WHAT THE TASK ASKS
Return a verbatim reproduction of each line, starting at the line with "CONTENT & CARE" and ending at the last line of the listing below.

MATERIAL SHOWN
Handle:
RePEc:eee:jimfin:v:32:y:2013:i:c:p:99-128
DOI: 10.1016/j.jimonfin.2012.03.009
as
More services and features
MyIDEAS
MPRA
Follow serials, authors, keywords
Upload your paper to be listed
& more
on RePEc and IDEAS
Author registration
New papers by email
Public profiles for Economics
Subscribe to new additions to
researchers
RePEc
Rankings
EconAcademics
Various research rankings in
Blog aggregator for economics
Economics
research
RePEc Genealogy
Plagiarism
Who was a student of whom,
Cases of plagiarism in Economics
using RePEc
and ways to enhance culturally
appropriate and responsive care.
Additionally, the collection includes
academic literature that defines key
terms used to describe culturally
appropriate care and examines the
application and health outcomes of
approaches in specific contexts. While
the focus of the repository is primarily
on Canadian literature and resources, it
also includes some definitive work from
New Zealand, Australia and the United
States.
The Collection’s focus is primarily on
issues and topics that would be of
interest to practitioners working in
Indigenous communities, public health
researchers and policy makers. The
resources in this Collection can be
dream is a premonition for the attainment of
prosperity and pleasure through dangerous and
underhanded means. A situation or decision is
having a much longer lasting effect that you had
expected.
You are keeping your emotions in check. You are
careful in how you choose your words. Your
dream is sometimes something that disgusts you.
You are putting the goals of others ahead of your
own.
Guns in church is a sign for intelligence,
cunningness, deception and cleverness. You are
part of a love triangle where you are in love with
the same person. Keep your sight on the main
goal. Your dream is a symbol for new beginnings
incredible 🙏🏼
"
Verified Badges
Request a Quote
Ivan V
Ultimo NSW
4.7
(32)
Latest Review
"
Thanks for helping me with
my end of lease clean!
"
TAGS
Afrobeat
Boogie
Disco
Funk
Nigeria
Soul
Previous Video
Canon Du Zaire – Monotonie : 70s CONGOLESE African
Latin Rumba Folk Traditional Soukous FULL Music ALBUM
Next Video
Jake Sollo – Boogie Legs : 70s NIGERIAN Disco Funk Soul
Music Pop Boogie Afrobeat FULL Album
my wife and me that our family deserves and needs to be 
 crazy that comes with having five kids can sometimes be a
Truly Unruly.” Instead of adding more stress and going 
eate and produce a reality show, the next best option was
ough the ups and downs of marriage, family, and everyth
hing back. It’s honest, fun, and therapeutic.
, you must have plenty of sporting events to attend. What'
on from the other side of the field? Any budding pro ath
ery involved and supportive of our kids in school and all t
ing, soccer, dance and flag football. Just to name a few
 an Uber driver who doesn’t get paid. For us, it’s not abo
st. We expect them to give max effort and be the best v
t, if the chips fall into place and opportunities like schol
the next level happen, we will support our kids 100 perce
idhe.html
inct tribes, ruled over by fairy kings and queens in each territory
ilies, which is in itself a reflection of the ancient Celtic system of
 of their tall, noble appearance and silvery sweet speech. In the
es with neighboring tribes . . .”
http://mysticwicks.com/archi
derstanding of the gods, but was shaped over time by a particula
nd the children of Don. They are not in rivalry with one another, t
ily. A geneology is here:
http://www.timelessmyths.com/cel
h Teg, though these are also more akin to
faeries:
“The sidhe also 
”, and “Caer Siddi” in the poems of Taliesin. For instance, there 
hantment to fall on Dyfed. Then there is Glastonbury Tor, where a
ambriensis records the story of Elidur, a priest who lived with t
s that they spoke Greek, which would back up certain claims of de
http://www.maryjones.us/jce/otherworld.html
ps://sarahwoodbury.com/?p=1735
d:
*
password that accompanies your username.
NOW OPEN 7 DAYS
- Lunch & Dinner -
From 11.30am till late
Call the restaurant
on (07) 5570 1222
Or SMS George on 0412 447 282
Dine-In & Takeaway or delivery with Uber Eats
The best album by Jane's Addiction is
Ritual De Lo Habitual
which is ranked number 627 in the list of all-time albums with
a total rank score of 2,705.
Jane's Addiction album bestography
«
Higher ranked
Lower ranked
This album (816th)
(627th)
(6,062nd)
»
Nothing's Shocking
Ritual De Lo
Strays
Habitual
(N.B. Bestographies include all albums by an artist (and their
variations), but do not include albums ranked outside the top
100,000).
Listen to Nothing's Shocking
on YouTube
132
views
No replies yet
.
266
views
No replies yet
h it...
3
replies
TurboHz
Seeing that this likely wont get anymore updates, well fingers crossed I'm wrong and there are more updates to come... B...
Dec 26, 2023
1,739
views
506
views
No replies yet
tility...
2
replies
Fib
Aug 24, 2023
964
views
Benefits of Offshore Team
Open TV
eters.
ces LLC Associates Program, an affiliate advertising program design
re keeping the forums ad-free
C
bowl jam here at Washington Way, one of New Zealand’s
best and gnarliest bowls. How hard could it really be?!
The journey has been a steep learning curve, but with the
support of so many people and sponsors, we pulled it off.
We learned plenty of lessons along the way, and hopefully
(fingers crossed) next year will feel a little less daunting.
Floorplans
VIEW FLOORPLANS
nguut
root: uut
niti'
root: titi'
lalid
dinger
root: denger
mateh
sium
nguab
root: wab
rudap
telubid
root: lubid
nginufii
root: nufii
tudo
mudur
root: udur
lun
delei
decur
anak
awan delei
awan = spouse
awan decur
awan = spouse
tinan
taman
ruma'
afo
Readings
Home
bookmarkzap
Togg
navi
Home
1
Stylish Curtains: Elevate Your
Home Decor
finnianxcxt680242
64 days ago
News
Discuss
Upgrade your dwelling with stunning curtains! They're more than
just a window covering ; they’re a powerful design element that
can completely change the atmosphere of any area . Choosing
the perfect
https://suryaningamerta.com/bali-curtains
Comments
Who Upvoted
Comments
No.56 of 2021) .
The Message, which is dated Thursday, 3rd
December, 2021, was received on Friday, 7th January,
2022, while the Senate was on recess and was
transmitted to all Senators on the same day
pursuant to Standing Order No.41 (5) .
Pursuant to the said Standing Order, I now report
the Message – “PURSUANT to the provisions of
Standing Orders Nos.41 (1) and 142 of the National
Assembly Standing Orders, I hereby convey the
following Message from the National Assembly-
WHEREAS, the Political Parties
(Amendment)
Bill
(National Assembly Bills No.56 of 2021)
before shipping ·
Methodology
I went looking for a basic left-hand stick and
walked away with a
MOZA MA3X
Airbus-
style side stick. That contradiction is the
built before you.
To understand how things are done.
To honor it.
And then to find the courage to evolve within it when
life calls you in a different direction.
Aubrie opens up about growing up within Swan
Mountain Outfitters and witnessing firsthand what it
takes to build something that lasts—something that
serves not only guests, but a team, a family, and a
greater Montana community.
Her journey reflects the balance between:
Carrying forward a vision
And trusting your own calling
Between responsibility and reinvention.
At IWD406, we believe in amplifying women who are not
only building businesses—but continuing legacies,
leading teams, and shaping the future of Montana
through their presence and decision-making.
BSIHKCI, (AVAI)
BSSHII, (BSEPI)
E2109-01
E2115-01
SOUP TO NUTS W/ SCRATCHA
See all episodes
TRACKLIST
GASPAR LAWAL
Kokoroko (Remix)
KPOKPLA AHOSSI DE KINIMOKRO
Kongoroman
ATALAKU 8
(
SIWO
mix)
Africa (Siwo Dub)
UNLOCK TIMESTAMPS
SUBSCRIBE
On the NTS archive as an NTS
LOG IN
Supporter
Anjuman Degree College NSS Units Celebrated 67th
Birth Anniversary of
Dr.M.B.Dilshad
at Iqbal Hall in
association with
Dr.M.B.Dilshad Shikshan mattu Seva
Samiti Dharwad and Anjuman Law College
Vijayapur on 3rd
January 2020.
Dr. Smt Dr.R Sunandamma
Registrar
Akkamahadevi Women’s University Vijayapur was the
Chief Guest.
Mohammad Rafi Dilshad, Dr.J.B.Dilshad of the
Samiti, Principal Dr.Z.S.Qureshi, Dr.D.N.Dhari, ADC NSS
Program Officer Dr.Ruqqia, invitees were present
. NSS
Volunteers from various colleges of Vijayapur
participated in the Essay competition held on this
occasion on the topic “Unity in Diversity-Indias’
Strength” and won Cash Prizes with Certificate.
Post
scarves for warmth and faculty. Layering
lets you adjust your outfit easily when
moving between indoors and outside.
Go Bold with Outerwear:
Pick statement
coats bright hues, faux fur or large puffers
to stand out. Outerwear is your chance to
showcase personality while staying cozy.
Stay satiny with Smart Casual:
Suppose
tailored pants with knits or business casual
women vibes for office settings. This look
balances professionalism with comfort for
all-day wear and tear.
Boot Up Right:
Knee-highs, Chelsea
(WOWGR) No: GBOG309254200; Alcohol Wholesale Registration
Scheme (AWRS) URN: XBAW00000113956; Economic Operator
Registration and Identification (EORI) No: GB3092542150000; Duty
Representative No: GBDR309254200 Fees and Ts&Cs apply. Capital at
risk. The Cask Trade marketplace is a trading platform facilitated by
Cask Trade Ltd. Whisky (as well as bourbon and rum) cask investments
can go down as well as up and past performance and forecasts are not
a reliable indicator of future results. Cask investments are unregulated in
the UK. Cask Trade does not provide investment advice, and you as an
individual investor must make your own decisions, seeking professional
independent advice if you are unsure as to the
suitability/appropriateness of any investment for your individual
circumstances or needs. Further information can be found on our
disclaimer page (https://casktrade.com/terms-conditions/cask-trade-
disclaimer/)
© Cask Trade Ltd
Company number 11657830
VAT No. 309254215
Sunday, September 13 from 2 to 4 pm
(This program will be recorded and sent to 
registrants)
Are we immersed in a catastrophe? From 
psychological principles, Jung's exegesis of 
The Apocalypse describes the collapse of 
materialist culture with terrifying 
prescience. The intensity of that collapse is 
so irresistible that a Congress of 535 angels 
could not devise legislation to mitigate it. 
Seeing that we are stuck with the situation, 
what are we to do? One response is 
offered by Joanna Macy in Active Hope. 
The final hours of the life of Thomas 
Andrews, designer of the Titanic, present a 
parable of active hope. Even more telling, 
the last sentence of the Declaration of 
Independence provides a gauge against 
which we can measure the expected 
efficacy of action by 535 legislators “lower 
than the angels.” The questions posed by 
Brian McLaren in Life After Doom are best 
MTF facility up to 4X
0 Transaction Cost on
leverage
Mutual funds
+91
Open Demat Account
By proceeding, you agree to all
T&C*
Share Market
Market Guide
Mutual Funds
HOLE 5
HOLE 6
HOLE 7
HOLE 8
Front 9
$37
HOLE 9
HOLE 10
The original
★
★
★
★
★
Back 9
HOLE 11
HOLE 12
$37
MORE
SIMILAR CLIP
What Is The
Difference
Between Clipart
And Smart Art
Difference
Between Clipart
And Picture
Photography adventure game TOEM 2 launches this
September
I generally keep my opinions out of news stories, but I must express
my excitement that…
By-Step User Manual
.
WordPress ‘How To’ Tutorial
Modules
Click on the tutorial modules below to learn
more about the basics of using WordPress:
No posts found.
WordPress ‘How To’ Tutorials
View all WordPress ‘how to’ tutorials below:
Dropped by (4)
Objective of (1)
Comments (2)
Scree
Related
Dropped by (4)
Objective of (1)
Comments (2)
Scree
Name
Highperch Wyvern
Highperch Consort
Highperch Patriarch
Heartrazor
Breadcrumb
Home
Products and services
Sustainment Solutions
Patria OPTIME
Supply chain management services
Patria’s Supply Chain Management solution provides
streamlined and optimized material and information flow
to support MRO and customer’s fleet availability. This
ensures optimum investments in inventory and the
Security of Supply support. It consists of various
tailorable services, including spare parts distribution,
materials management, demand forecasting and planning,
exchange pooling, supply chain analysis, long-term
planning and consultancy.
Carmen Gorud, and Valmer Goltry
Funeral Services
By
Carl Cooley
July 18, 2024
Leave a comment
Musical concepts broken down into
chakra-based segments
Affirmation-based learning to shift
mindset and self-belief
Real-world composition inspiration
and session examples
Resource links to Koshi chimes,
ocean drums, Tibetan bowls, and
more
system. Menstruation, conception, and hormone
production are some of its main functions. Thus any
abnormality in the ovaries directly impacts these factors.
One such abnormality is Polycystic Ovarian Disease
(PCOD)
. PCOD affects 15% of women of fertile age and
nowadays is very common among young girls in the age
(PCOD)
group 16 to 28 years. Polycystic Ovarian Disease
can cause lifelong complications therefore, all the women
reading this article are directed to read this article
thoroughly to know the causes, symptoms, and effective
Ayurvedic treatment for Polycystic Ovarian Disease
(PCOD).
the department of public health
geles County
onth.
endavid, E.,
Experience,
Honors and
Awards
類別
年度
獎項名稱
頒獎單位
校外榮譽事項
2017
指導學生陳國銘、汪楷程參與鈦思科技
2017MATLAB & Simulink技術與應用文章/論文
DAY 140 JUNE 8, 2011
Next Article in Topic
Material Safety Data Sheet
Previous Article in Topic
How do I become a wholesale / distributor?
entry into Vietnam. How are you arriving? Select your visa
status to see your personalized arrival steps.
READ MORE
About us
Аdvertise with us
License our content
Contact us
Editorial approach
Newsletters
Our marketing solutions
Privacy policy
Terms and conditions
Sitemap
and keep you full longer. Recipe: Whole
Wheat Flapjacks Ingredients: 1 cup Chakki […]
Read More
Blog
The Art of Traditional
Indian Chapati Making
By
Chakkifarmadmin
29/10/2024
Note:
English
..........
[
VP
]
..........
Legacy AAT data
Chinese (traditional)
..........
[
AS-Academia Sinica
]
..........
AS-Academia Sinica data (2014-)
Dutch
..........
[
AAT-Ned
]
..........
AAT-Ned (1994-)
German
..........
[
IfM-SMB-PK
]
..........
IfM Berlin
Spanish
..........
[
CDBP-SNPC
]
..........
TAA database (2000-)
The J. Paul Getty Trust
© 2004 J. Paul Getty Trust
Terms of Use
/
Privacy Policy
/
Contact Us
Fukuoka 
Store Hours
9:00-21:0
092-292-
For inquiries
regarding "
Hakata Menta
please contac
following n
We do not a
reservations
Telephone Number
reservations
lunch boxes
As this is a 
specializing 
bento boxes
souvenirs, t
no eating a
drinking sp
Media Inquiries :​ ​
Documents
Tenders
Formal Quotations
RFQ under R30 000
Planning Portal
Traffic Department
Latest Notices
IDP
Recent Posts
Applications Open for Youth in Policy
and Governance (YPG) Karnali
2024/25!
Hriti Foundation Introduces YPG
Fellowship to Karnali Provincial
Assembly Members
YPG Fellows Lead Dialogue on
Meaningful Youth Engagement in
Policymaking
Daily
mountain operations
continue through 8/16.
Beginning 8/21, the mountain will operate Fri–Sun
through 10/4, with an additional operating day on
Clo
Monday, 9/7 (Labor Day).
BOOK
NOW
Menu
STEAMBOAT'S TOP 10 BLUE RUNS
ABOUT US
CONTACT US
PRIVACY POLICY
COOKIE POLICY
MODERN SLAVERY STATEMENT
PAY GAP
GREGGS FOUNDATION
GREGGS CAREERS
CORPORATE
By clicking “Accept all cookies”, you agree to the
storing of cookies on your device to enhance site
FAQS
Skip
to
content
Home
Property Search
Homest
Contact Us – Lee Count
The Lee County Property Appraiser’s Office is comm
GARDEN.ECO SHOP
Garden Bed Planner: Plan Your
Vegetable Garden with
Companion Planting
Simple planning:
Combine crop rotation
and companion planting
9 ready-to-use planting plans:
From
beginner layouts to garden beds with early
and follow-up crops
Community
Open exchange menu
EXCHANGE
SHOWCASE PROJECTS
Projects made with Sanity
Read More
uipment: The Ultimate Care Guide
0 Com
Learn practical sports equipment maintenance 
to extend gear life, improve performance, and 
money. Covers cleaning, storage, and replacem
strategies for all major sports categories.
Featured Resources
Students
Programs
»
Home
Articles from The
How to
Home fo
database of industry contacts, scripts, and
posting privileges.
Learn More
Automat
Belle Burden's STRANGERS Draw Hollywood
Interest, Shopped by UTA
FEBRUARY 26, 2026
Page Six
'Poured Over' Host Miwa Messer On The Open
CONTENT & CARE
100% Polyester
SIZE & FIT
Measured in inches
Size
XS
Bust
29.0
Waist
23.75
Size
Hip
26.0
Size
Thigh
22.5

YOUR RESPONSE
CONTENT & CARE
100% Polyester
SIZE & FIT
Measured in inches
Size
XS
Bust
29.0
Waist
23.75
Size
Hip
26.0
Size
Thigh
22.5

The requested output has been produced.